The U.S. House of Representatives has voted to ban the display of Confederate flags at historic federal cemeteries in the deep South — a low-profile move that prompted an outcry from supporters of the flag.
Those supporters, including some Southern conservatives, were taken by surprise by the vote, and the bill’s chief sponsor Wednesday night called for a revote on Thursday in which members would go on record on the display of the flag.
The vote to ban the display of the flag at the cemeteries came Tuesday evening after a brief debate on a measure funding the National Park Service, which maintains 14 national cemeteries, most of which contain graves of Civil War soldiers.
The proposal by Rep. Jared Huffman (D-San Rafael) added language to block the Park Service from allowing private groups to decorate the graves of Southern soldiers with Confederate flags in states that commemorate Confederate Memorial Day. The sites affected are the Andersonville and Vicksburg cemeteries in Georgia and Mississippi.
“The American Civil War was fought, in Abraham Lincoln’s words, to ‘save the last best hope of Earth,’” Huffman said in a debate in which he was the only speaker. “We can honor that history without celebrating the Confederate flag and all of the dreadful things that it symbolizes.”
The flag ban was adopted by a voice vote. The Park Service funding bill is scheduled for a vote on Thursday.
One lawmaker who protested the move was Rep. Steve Palazzo (R-Miss.).

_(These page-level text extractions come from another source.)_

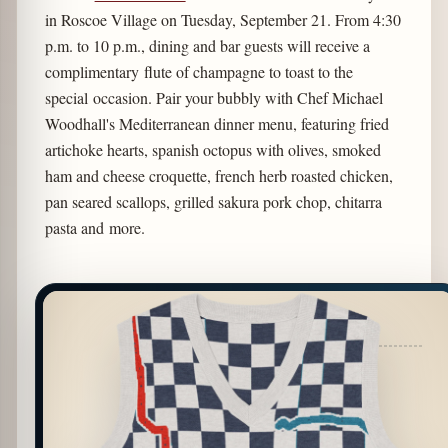
in Roscoe Village on Tuesday, September 21. From 4:30
p.m. to 10 p.m., dining and bar guests will receive a
complimentary flute of champagne to toast to the
special occasion. Pair your bubbly with Chef Michael
Woodhall's Mediterranean dinner menu, featuring fried
artichoke hearts, spanish octopus with olives, smoked
ham and cheese croquette, french herb roasted chicken,
pan seared scallops, grilled sakura pork chop, chitarra
pasta and more.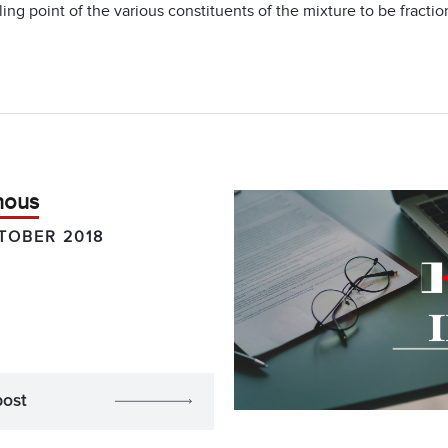
ing point of the various constituents of the mixture to be fractio
hous
TOBER 2018
post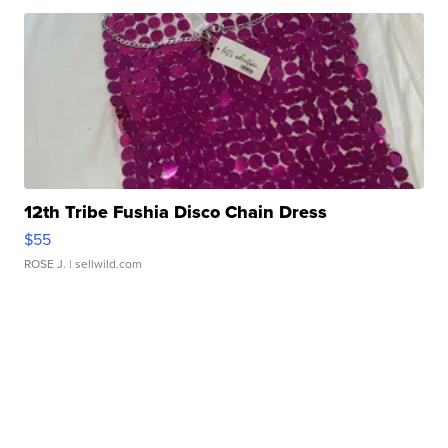
12th Tribe Fushia Disco Chain Dress
$55
ROSE J.
| sellwild.com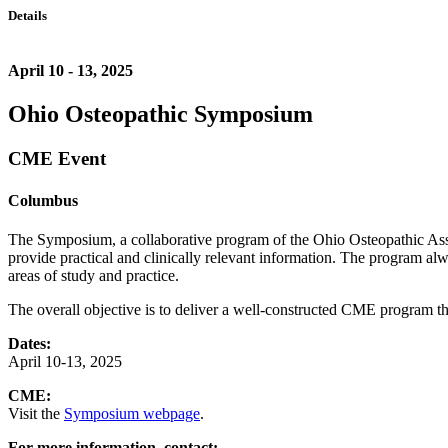
Details
April 10 - 13, 2025
Ohio Osteopathic Symposium
CME Event
Columbus
The Symposium, a collaborative program of the Ohio Osteopathic Asso
provide practical and clinically relevant information. The program al
areas of study and practice.
The overall objective is to deliver a well-constructed CME program tha
Dates:
April 10-13, 2025
CME:
Visit the
Symposium webpage
.
For more information, contact: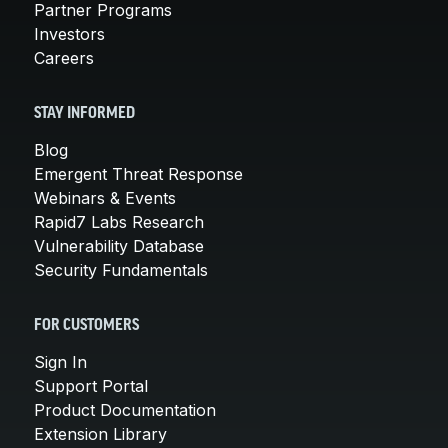
Partner Programs
Investors
Careers
STAY INFORMED
Blog
Emergent Threat Response
Webinars & Events
Rapid7 Labs Research
Vulnerability Database
Security Fundamentals
FOR CUSTOMERS
Sign In
Support Portal
Product Documentation
Extension Library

“I strongly oppose the inclusion of this amendment, which was slipped into the bill in the dead of night with no debate,” he said in a statement. “Congress cannot simply rewrite history and strip the Confederate flag from existence. Members of Congress from New York and California cannot wipe away 150 years of Southern history with sleight-of-hand tactics.”
Palazzo said he would fight to make sure “the language is not included in any bill signed into law.”
Pressure has mounted to ban display of the flag on state and federal property in the wake of last month’s slayings at a historic black church in Charleston, S.C. The accused killer, Dylann Roof, posed with the Confederate flag in online photos and reportedly has told authorities that he wanted to start a race war.
Following the lead of Republican Gov. Nikki Haley, the South Carolina Legislature voted to remove the Confederate battle flag from the Statehouse grounds in Columbia.
But House leaders have deferred action on a plan by Bennie Thompson, a black Democrat from Mississippi, to ban Confederate images such as that contained in the Mississippi flag from being displayed in the House complex. Numerous statues of Confederate figures such as Jefferson Davis, the president of the Confederate States, are also on display in the Capitol.